Job | From the line below that contains "7 de agosto de 2026" to the line that contains "geladeiras causou prejuízo de R$", repeat every line exactly, both ends included, and nothing else.

Data under study |
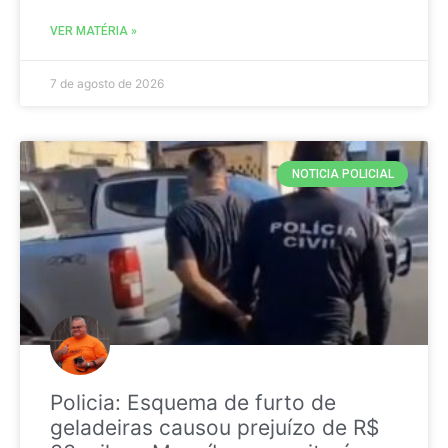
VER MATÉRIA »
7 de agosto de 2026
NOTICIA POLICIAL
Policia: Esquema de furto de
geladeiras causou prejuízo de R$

==

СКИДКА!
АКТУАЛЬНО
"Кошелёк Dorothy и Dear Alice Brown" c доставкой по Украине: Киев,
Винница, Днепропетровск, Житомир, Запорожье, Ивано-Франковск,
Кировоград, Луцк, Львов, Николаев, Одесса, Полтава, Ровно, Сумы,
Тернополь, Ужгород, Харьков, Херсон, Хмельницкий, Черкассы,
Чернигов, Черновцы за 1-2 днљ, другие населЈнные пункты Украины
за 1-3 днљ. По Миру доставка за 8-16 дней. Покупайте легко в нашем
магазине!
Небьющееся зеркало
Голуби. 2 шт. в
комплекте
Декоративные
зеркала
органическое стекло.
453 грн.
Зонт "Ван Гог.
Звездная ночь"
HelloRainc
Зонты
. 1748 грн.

Answer space |
7 de agosto de 2026
NOTICIA POLICIAL
Policia: Esquema de furto de
geladeiras causou prejuízo de R$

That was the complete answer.